Concernant les durées de copyright, le TPP définit les bases comme suit. Les États-Unis, l’Australie, le Pérou, Singapour et le Chili proposent une durée de 70 ans après la mort de l’auteur pour les personnes physiques. Pour des œuvres appartenant à une entreprise, les États-Unis proposent 95 ans de droits exclusifs, alors que l’Australie, le Pérou, Singapour et le Chili proposent 70 ans. Le Mexique veut une durée de 100 ans après la mort de l’auteur pour les personnes physiques et 75 ans après la mort de l’auteur pour des œuvres appartenant à une entreprise. Pour des travaux non publiés, les États-Unis veulent une durée de 120 ans.

Un problème plus technique concerne l’utilisation du « test en trois étapes » qui agira comme une contrainte supplémentaire sur de possibles exceptions au copyright :

Dans sa forme actuelle, l’espace des exceptions tel que défini par le TPP est moins vaste et plus restrictif que celui du traité 2012 de l’OMPI à Pékin ou celui du traité 2013 de l’OMPI à Marrakech, et bien pire que l’accord ADPIC. Bien que cela implique des problèmes légaux complexes, les ramifications politiques sont simples. Les gouvernements auraient une marge de manœuvre plus restreinte pour évaluer les exceptions dans l’éducation, dans les citations, dans les affaires publiques, dans les actualités et dans les autres exceptions « spéciales » de la Convention de Berne ? Pourquoi un gouvernement voudrait-il abandonner son autorité générale pour réfléchir à l’aménagement de nouvelles exceptions, ou pour contrôler les abus des détenteurs de droits ?

Ceci est un bon exemple de comment le TPP n’essaie pas seulement de changer le copyright en faveur de ceux qui veulent l’étendre au maximum, mais essaie aussi d’instaurer un copyright qui serait facile à renforcer à l’avenir. En voici un autre, dans lequel le TPP veut empêcher le retour à un système de copyright qui nécessite une inscription — ce genre de système ayant été proposé comme un moyen de pallier aux problèmes qui surviennent à cause de la nature automatique de l’attribution du copyright :

Le TPP va au-delà de l’accord ADPIC pour ce qui est de l’interdiction de l’instauration de formalités pour le copyright. Bien que le problème des formalités puisse sembler être un problème facile à résoudre, il y a un bon nombre de flexibilités qui seront éliminées par le TPP. À l’heure actuelle, il est possible d’avoir des exigences de formalités pour des œuvres appartenant à la sphère nationale et d’imposer des formalités à de nombreux types de droits liés, incluant ceux protégés par la Convention de Rome. Ces dernières années, les créateurs et les théoriciens de la politique du copyright ont commencé à remettre en question les bénéfices de l’enregistrement des œuvres et autres formalités, en particulier à la lumière des problèmes liés aux durées de copyright étendues sur de nombreuses oeuvres orphelines.
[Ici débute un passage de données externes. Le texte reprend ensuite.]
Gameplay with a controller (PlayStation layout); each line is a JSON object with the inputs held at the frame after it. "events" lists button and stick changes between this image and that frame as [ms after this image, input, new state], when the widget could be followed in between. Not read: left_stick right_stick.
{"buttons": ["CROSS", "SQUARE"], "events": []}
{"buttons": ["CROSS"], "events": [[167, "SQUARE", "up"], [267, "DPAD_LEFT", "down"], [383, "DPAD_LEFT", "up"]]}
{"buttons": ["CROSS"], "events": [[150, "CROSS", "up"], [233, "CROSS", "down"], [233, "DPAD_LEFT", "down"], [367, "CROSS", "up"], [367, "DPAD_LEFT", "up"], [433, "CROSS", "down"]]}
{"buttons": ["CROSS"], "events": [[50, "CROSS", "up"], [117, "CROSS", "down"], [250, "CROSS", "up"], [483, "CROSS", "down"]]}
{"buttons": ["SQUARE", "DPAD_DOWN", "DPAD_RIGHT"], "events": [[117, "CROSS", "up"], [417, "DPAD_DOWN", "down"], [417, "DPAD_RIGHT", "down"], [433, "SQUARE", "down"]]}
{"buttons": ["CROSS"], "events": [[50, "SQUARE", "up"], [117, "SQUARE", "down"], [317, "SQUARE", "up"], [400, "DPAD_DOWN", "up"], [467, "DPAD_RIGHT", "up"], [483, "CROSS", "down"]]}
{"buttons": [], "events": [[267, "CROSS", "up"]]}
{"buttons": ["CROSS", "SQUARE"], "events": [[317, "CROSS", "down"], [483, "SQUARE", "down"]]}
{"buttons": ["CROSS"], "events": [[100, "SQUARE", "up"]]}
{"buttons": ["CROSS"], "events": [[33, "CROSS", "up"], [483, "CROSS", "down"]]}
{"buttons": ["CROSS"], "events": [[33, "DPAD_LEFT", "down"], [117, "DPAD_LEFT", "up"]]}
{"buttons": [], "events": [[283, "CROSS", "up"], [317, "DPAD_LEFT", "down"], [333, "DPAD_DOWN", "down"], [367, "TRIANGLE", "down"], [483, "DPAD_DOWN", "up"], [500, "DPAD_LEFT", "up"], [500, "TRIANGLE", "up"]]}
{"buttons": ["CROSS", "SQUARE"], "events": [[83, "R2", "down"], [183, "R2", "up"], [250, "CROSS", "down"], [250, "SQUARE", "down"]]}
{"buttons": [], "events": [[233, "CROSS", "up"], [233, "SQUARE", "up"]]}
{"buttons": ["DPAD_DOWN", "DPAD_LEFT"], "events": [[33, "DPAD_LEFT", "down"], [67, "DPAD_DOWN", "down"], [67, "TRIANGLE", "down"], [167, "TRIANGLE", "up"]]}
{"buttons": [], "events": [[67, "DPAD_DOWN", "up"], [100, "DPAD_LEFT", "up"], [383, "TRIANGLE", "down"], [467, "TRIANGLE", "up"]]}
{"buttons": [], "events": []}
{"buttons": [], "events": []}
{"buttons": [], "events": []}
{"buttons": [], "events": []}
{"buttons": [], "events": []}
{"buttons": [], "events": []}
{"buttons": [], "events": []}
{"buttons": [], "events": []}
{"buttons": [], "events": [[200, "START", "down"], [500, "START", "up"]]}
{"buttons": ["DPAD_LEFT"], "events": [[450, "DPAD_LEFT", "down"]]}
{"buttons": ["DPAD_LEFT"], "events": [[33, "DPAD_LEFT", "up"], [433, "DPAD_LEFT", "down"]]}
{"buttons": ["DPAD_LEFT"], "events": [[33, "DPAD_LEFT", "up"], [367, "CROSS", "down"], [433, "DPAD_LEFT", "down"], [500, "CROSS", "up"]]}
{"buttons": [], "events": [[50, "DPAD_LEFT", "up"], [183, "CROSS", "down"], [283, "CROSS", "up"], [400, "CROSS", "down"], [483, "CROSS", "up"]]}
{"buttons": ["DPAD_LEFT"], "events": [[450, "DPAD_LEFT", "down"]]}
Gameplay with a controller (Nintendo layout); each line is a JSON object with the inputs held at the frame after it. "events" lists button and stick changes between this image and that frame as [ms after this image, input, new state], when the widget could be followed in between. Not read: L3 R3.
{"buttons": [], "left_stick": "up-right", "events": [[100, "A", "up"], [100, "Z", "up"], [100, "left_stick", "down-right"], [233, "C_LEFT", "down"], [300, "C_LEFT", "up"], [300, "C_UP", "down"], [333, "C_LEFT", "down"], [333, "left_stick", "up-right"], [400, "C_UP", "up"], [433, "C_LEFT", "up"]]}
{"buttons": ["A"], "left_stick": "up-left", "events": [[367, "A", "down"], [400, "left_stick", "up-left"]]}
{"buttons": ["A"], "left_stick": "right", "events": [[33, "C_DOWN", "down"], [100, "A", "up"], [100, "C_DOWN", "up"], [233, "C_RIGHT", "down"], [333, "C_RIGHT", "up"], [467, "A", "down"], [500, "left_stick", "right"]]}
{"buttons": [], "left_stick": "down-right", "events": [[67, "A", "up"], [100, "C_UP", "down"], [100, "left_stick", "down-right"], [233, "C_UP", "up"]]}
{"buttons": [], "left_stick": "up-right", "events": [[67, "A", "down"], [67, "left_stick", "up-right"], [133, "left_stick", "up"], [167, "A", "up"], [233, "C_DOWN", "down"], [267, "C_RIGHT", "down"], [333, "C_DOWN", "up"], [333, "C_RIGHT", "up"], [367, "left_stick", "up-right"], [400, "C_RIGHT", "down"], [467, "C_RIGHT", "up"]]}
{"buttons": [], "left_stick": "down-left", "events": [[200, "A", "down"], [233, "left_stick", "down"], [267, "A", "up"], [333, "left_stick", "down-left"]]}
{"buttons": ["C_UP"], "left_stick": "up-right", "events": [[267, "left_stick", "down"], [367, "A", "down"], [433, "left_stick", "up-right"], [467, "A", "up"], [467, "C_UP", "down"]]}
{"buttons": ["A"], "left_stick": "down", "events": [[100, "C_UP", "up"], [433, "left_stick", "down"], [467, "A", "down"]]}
Comme vous pouvez vous en douter, le TPP demande à ce qu’il y ait des protections solides de type DRM ; mais ici encore, il cherche à rendre les choses pires qu’elles ne le sont déjà :

La section sur le droit d’auteur inclut également un long discours sur les mesures de protection technique, et en particulier, la création d’un motif de poursuites spécifique contre le fait de casser les mesures techniques de protection. Les USA veulent que ce motif de poursuites spécifique s’étende même aux cas où le droit d’auteur n’est pas applicable, comme par exemple les œuvres du domaine public, ou bien les données qui ne sont pas protégées par le droit d’auteur.

Cela rendrait illégal le fait de contourner les DRM, même si ceux-ci sont appliqués à du contenu qui se trouve dans le domaine public — les enfermant alors une fois de plus, de façon efficace et permanente. Enfin, il est intéressant de remarquer que dans la sous-section fixant les dommages et intérêts pour violation de copyright, on peut y lire ce qui suit :

Pour déterminer le montant des dommages et intérêts en vertu du paragraphe 2, les autorités judiciaires seront habilitées à examiner, entre autres, toute mesure légitime de valeur que le détenteur du droit soumet, ce qui peut comprendre les bénéfices perdus, la valeur des biens ou des services concernés, mesurée en se basant sur le prix du marché, ou sur le prix de vente au détail suggéré.

C’est exactement la tournure qui a été utilisée pour ACTA, et qui a été retrouvée dans le récent accord de libre-échange entre l’UE et Singapour. Cela résume assez bien comment le TPP s’appuie directement sur ACTA, tandis que les autres mesures évoquées ci-dessus montrent comment il va bien au-delà et ce à plusieurs égards.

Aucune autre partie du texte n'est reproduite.